The legal challenge by the Badger Trust sought to stop a pilot cull of badgers planned by DEFRA  in two areas of south-west England.

DEFRA said the cull would now go ahead as soon as possible.

“We are pleased with the judgement,” said a DEFRA spokesman.

“No one wants to cull badgers but last year bovine TB led to the slaughter of over 26,000 cattle and to help eradicate the disease it needs to be tackled in badgers.

“We will continue to work with the farming industry so badger control in two pilot areas can start as soon as is practical.”

The pilot culls aim to show that shooting badgers is safe, humane and effective. If successful, culling could be rolled out to other areas next year.

But the plan has been condemned by shadow DEFRA secretary Mary Creagh.

“Scientists who worked on previous badger culls are clear that culling makes little difference and risks increasing, rather than reducing, bovine TB,” she said.

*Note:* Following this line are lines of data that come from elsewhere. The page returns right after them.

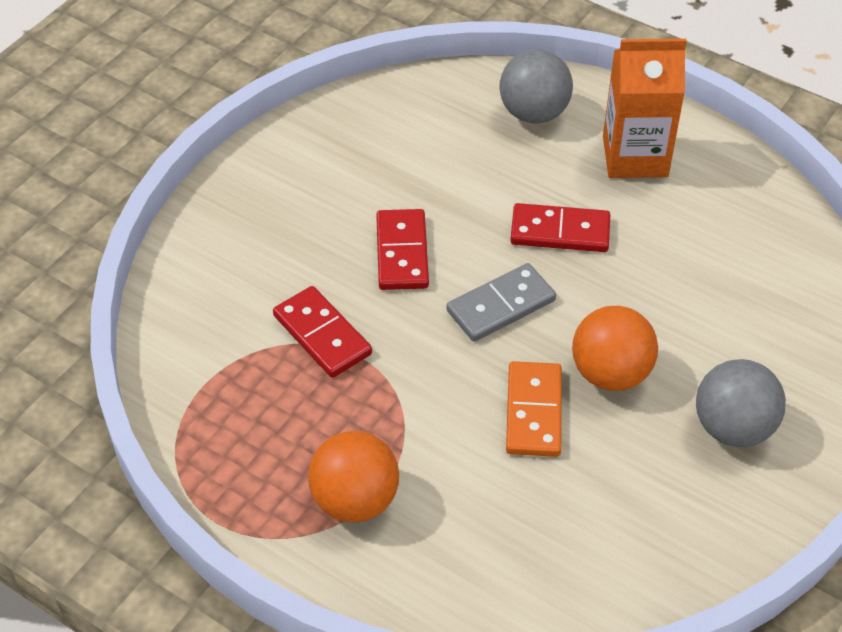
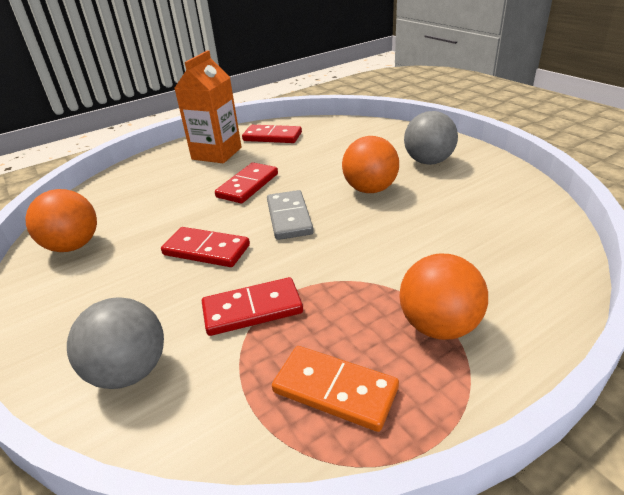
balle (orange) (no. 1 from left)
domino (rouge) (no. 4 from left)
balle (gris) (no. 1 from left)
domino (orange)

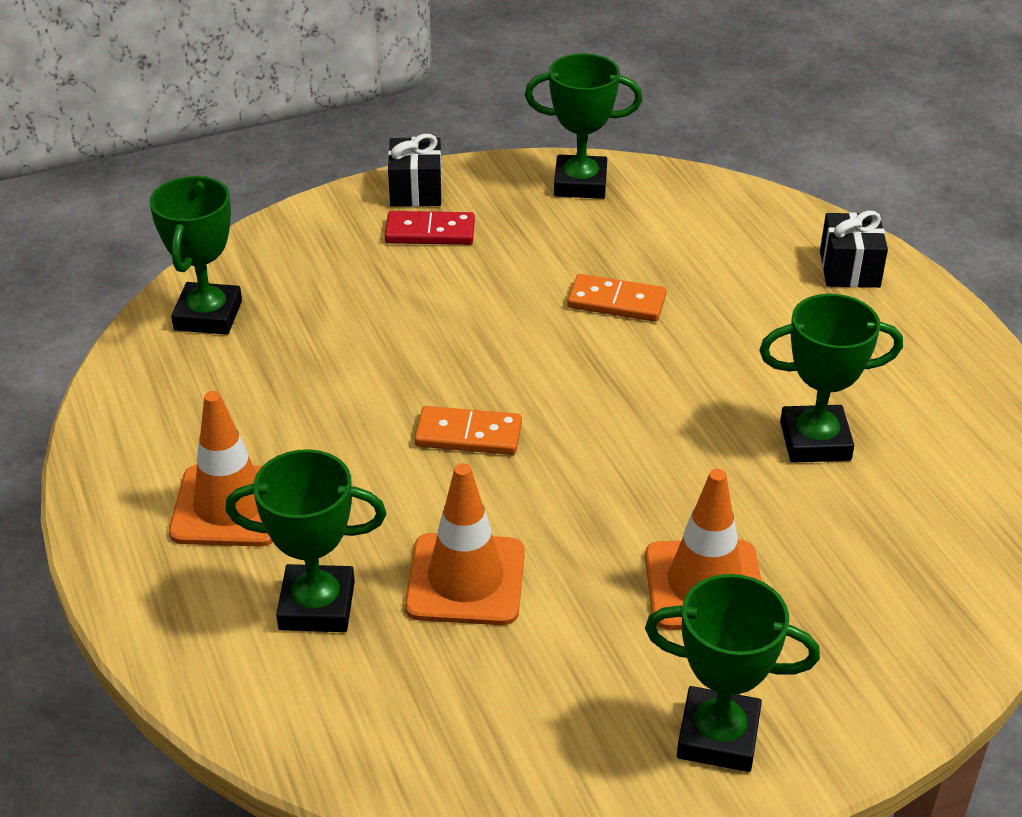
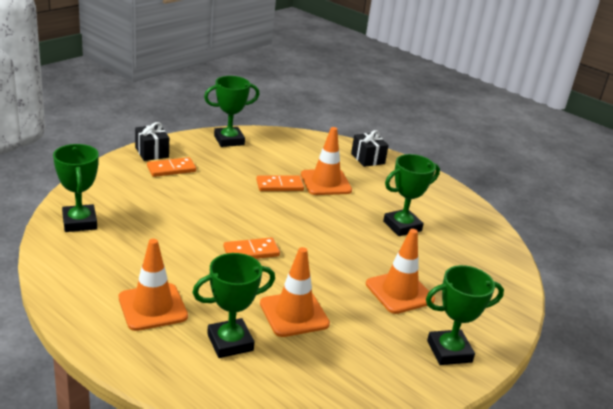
cône de chantier (orange) (no. 3 from left)
domino (orange) (no. 1 from left)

“Worse still, the government’s approach of shooting free moving badgers has not been scientifically tested and their own analysis shows that it will cost farmers more than it saves them.

“Bovine TB will only be eradicated by better bio-security on farms and a large-scale vaccination programme for badgers.”

But the National Beef Association said it was thrilled by the High Court ruling.

Joanne Pugh, NBA assistant director, said: “We are absolutely delighted that the High Court has given the go-ahead for two pilot areas to operate this autumn.

“A lot of farmers have put in a lot of work to get to this point and it would have been heartbreaking if a further delay had been created.

The High Court had acknowledged that bovine TB could not be tackled with cattle measures alone. Everything was in place for the two pilot culls to go ahead later this year.

“We just hope the Badger Trust heeds the strength of this decision and decides against appealing.”